Уззи Орнан, "В начале был язык", фрагмент 5

Sep 24, 2015 13:44

Продолжение. Начало здесь (1), здесь (2), здесь (3) и здесь (4)

Уззи Орнан ©
Академия языка иврит ©

В начале был язык

Часть I. Возрождение языка

1.1.7 Причины успеха

Возрождение иврита оказалось возможным благодаря удачному соединению трех факторов: а) царившие в Эрец-Исраэль условия позволяли осуществиться начинанию, связанному с превращением иврита во всеобъемлющий язык еврейского общества; б) иврит был реально доступен тем, кому предстояло его возродить; в) у тех, кому предстояло его возродить, имелась твердая воля к решению данной задачи. Перечисленные факторы можно определить и короче: возможность, способность, воля.

§ **Задание a**:
Оформите нумерованным списком строки листинга ниже: от строки с «Три сотни уникальных» до строки с «заставили это делать регулярн» включительно, пустые строки пропустите.

§ **Исходные материалы**:
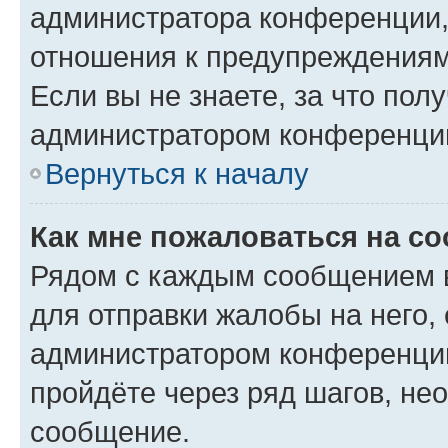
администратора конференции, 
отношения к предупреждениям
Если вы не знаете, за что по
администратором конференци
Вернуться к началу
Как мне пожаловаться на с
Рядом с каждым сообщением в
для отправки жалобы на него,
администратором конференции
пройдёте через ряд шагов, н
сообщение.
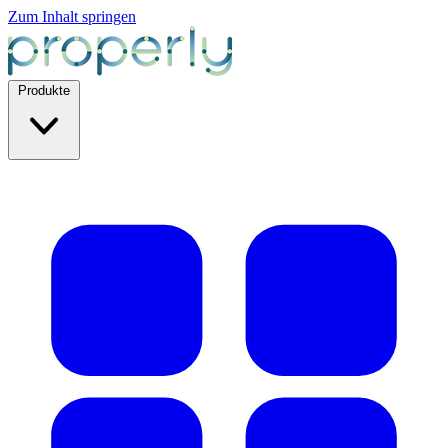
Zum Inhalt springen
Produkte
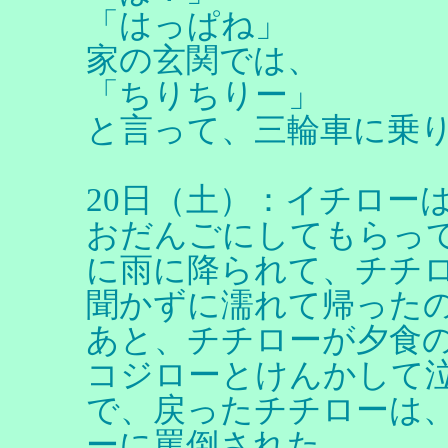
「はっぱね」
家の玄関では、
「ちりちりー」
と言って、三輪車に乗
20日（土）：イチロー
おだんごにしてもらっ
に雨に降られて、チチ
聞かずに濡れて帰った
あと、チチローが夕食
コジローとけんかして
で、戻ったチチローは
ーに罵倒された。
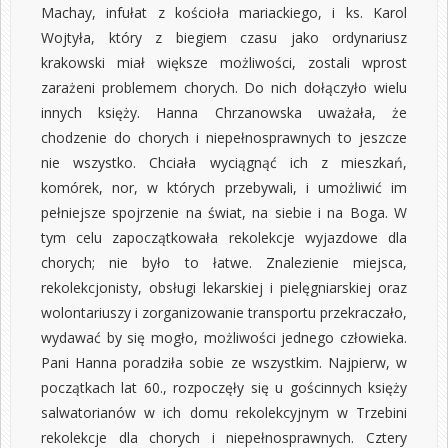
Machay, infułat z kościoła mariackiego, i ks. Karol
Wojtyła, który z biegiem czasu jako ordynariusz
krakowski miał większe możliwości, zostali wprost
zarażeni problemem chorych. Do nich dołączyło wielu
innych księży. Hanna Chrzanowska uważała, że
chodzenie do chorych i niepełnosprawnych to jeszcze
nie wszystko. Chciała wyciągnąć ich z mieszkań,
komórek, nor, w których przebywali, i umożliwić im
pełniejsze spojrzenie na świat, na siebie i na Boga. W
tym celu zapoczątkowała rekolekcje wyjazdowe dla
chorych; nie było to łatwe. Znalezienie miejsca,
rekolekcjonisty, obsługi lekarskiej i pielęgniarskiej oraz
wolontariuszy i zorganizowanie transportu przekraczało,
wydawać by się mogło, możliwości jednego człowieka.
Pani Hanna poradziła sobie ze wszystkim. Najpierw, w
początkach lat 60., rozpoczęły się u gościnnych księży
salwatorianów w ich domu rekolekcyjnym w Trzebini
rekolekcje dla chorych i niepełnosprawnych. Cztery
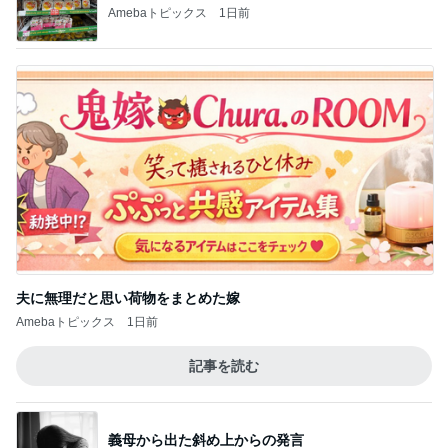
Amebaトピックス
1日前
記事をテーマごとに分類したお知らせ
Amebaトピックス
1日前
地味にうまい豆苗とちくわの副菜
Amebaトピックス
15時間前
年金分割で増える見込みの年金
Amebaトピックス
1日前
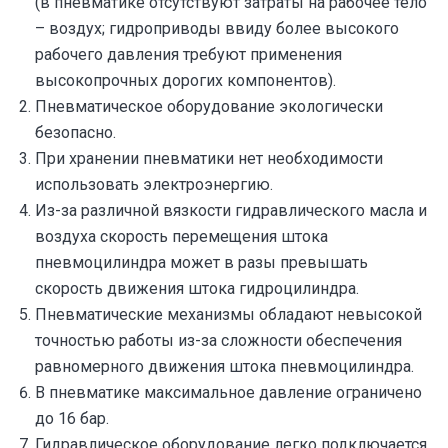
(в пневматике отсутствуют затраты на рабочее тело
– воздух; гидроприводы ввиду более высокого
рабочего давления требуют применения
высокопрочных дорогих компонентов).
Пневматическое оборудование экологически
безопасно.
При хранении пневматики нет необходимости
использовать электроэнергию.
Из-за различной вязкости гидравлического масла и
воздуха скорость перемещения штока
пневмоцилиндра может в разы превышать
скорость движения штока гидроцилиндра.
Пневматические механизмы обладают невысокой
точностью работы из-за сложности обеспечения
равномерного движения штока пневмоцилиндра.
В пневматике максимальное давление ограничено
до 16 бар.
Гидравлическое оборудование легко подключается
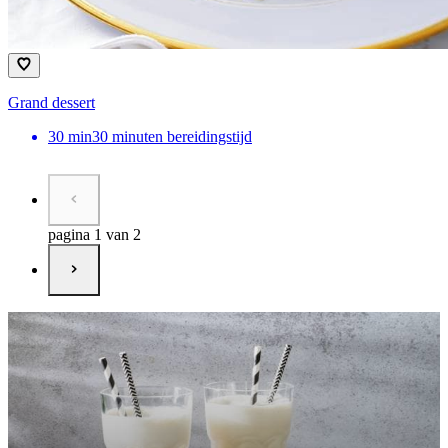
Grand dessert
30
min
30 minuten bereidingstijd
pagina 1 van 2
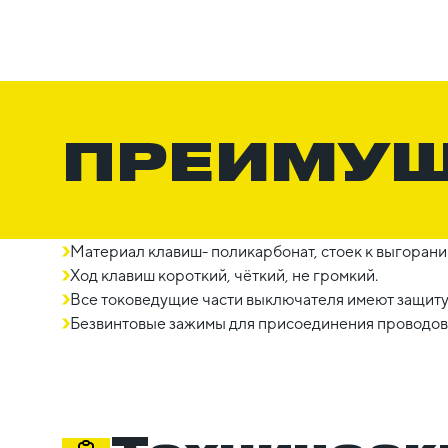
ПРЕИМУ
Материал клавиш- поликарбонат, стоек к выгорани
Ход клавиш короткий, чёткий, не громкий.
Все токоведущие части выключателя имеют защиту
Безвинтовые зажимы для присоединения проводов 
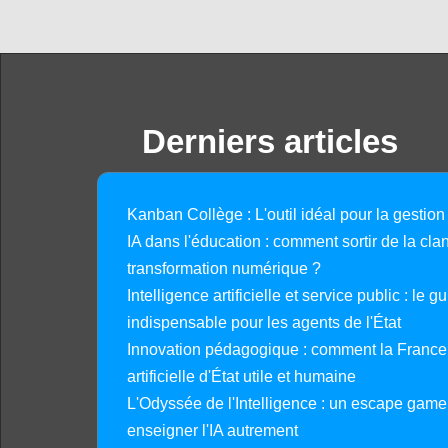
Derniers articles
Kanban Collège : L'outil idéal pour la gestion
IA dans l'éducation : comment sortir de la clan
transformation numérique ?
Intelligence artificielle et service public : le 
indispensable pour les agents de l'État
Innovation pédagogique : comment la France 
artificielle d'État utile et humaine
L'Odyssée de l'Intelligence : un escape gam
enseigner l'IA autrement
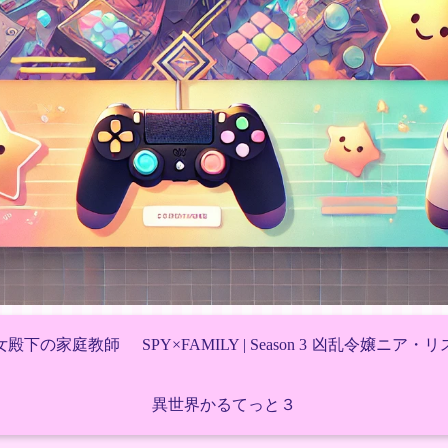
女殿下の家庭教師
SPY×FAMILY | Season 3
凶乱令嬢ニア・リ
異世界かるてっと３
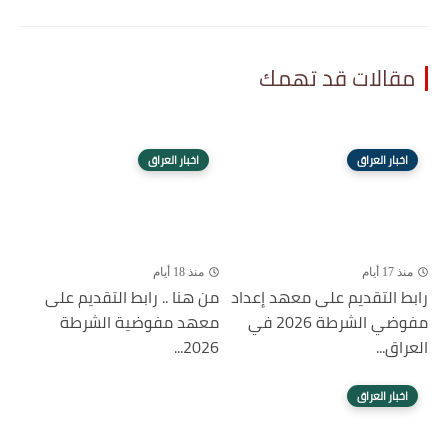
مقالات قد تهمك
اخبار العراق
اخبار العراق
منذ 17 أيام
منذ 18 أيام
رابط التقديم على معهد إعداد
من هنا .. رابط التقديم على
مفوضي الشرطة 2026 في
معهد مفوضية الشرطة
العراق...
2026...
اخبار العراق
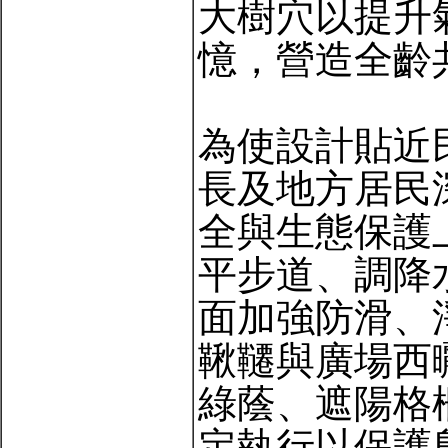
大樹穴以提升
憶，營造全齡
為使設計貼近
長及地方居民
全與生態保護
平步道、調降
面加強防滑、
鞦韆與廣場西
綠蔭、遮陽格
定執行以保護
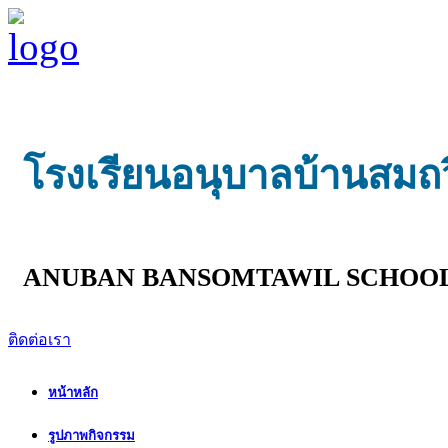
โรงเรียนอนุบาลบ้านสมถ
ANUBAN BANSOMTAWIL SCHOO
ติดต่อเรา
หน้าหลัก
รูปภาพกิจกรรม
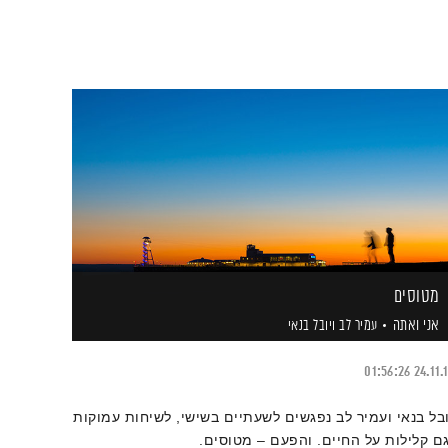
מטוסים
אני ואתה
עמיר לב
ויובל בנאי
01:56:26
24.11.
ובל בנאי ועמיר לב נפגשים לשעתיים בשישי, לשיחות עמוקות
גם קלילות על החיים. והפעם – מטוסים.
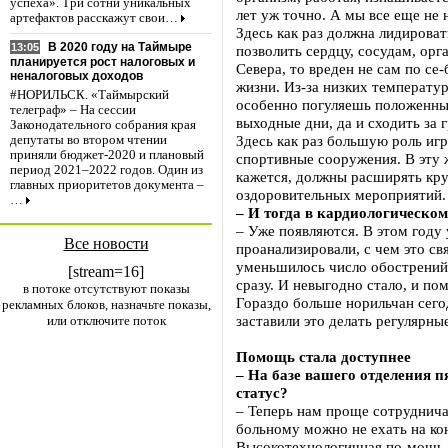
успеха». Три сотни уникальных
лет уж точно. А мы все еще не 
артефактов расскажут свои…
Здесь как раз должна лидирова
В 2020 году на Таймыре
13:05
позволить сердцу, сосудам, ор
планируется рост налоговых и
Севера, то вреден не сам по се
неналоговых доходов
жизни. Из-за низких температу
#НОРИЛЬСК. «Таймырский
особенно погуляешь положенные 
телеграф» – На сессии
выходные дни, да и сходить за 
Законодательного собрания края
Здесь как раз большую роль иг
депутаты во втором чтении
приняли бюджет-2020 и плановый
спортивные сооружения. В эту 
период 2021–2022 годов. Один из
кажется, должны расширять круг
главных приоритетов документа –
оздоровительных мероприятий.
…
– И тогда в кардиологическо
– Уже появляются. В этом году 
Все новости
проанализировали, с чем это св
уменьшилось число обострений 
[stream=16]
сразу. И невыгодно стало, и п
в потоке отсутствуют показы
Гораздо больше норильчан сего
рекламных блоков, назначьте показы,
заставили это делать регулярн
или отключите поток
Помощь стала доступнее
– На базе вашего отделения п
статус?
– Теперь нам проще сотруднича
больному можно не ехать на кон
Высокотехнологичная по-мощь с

§ **Задание b**:
Какими тремя словами отрывок о возрождении иврита кратко определяет факторы его успеха?

§ **Ответ a**:
1. успеха». Три сотни уникальных
2. лет уж точно. А мы все еще не 
3. артефактов расскажут свои…
4. Здесь как раз должна лидирова
5. В 2020 году на Таймыре
6. 13:05
7. позволить сердцу, сосудам, ор
8. планируется рост налоговых и
9. Севера, то вреден не сам по се
10. неналоговых доходов
11. жизни. Из-за низких температу
12. #НОРИЛЬСК. «Таймырский
13. особенно погуляешь положенные 
14. телеграф» – На сессии
15. выходные дни, да и сходить за 
16. Законодательного собрания края
17. Здесь как раз большую роль иг
18. депутаты во втором чтении
19. приняли бюджет-2020 и плановый
20. спортивные сооружения. В эту 
21. период 2021–2022 годов. Один из
22. кажется, должны расширять круг
23. главных приоритетов документа –
24. оздоровительных мероприятий.
25. …
26. – И тогда в кардиологическо
27. – Уже появляются. В этом году 
28. Все новости
29. проанализировали, с чем это св
30. уменьшилось число обострений 
31. [stream=16]
32. сразу. И невыгодно стало, и п
33. в потоке отсутствуют показы
34. Гораздо больше норильчан сего
35. рекламных блоков, назначьте показы,
36. заставили это делать регулярн

§ **Ответ b**:
Возможность, способность, воля.